Thoracic Insufficiency Syndrome



  • Thoracic insufficiency syndrome (TIS) is the inability of the thorax to support normal respiration or lung growth.
  • Patients are skeletally immature with varied anatomic deformities that often include the following:
    • Flail chest syndrome: rib absence due to a congenital malformation or chest wall tumor resection, rib instability in cerebrocostomandibular syndrome, and others
    • Constrictive chest wall syndrome, including rib fusion and scoliosis: VACTERL association, chest wall scarring from radiation treatment, windswept deformity of the chest from progressive scoliosis, and others
    • Hypoplastic thorax syndrome including Jeune syndrome, Ellis–van Creveld syndrome, Jarcho-Levin syndrome, or spondylothoracic dysplasia (STD)
    • Scoliosis (without rib anomaly) or neuromuscular scoliosis
  • The recognizable anatomic abnormalities often occur before respiratory insufficiency, with patients compensating for low lung volumes and poor respiratory mechanics by increasing their respiratory rate.
  • Subsequently decreased activity and chronic respiratory insufficiency


  • The thorax is the respiratory pump, requiring adequate diaphragm (abdominal) and chest wall movement. Limitation in resting lung volume (functional residual capacity [FRC]) and/or the ability of the rib cage to expand during respiration can significantly alter respiratory function and cause TIS.
  • The window of rapid lung growth and alveolar development is during the first 3 years of life.
    • Although alveolar development is felt to continue up until 5 or 8 years of age, recent evidence suggests that it can occur through childhood and adolescence.
    • Without concurrent thoracic growth, however, the lung cannot grow normally.
  • Growth of the thoracic pump is also necessary so that the respiratory system can continue to meet a patient’s metabolic demands.
    • Thoracic spinal height (TSH) directly contributes to thoracic volume and lung volume.
    • At birth, the TSH is 13 cm normally, then during the first 5 years of life, thoracic spinal growth is 1.4 cm/year, 0.6 cm/year from 5 to 10 years, and 1.2 cm/year from 10 to 18 years of age.
    • A thoracic length of 22 cm at skeletal maturity, the normal TSH of a 10-year-old, appears to be the minimum height necessary for normal respiration.
  • Complex scoliosis with spinal rotation and lordosis into the convex hemithorax, the “windswept” deformity of the thorax, can further restrict lung volume.
  • In neuromuscular disorders, unilateral caudal rotation of the ribs, the “collapsing parasol deformity,” typically occurs on the convex side of the scoliosis and may also severely narrow the thorax, worsen thoracic mechanics, and further increase work of breathing.

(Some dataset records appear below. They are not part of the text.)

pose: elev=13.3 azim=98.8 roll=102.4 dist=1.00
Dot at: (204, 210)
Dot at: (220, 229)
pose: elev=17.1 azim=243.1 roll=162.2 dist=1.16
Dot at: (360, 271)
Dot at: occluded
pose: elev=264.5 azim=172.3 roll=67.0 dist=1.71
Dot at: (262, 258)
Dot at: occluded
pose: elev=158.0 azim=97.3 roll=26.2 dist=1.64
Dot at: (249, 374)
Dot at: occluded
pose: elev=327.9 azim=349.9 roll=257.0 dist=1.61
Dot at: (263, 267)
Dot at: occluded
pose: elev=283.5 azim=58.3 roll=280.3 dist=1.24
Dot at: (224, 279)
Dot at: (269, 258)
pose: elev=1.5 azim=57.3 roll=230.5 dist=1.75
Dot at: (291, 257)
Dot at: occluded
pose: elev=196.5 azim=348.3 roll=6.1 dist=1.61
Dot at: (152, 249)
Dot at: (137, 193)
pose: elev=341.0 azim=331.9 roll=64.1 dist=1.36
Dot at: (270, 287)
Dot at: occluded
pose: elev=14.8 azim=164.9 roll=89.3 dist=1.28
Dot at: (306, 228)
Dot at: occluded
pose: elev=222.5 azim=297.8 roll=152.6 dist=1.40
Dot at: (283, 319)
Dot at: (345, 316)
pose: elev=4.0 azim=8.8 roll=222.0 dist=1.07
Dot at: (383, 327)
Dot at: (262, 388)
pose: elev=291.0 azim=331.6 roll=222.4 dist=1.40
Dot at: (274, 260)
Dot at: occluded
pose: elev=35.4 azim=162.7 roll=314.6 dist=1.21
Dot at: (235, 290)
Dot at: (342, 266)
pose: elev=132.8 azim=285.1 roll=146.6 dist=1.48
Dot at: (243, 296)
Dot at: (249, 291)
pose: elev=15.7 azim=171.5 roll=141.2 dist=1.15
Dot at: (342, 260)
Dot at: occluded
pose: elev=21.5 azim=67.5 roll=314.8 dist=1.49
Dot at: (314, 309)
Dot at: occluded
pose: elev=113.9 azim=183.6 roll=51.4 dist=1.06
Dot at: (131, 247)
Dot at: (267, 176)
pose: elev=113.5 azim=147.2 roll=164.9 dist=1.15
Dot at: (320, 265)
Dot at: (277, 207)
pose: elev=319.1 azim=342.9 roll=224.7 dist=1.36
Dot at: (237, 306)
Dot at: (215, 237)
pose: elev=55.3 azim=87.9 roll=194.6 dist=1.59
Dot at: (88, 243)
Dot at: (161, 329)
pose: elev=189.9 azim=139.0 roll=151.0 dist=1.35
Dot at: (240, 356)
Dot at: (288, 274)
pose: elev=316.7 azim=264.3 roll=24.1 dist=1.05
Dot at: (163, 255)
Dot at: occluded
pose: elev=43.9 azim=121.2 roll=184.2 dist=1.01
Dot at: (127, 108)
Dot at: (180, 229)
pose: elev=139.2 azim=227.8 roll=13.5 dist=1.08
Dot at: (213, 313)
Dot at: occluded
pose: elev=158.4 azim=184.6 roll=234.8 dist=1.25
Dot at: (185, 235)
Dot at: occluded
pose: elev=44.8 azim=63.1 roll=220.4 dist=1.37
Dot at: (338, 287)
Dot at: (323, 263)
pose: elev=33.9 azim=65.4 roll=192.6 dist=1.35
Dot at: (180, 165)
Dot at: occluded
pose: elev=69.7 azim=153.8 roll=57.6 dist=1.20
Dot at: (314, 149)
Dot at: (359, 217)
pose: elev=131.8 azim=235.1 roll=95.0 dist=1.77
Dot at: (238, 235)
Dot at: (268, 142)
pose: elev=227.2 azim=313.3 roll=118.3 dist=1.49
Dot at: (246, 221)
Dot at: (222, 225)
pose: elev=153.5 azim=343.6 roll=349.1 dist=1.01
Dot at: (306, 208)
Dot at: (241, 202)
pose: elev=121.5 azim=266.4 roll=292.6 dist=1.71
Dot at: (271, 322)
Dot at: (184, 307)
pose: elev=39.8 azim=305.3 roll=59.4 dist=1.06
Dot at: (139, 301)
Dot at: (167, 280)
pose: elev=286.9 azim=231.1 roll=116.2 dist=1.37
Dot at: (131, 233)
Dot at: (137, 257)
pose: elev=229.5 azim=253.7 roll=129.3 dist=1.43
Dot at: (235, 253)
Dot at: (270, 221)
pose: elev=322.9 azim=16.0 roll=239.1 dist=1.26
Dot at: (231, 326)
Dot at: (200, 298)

  • The etiologies of TIS can be grouped into unilateral or bilateral volume depletion deformities (VDDs) of the thorax that reduce the volume available for the lungs in certain subsets of patients with rare syndromes. This causes primary TIS or deformity of the chest from scoliosis.
    • Type I: absent ribs and scoliosis
    • Type II: fused ribs and scoliosis
    • Type III: hypoplastic thorax
    • Type IIIa: foreshortening (Jarcho-Levin)
    • Type IIIb: narrowed (Jeune)
  • In addition, progressive congenital scoliosis without rib anomalies can result in TIS from a variant of type II VDD of the thorax.
  • Type IIIb VDD of the thorax can also develop in neurogenic scoliosis, as in spinal muscular atrophy with marked intercostal muscle weakness.
  • Spinal deformity, such as lumbar kyphosis in spina bifida, collapses the torso into the pelvis, raising abdominal pressure blocking diaphragm excursion, and causing secondary TIS.

Commonly Associated Conditions

  • Congenital renal abnormalities can occur in 25–30% of congenital scoliosis.
  • Cervical spine abnormalities, causing stenosis and proximal instability
  • Spinal cord abnormalities, including spinal cord syrinx and tethered cord, which are especially prevalent in meningomyelocele
  • Jeune syndrome
    • Congenital renal abnormalities
    • Hepatic fibrosis
    • Cervical spinal stenosis in 60% of cases
    • Retinal dystrophy
  • Ellis–van Creveld syndrome: tracheomalacia
  • STD: congenital diaphragmatic hernia
  • Cerebrocostomandibular syndrome, Pierre Robin sequence: micrognathia
  • Severe tracheal compression and narrowing can occur in advanced scoliosis or severe anteroposterior narrowing.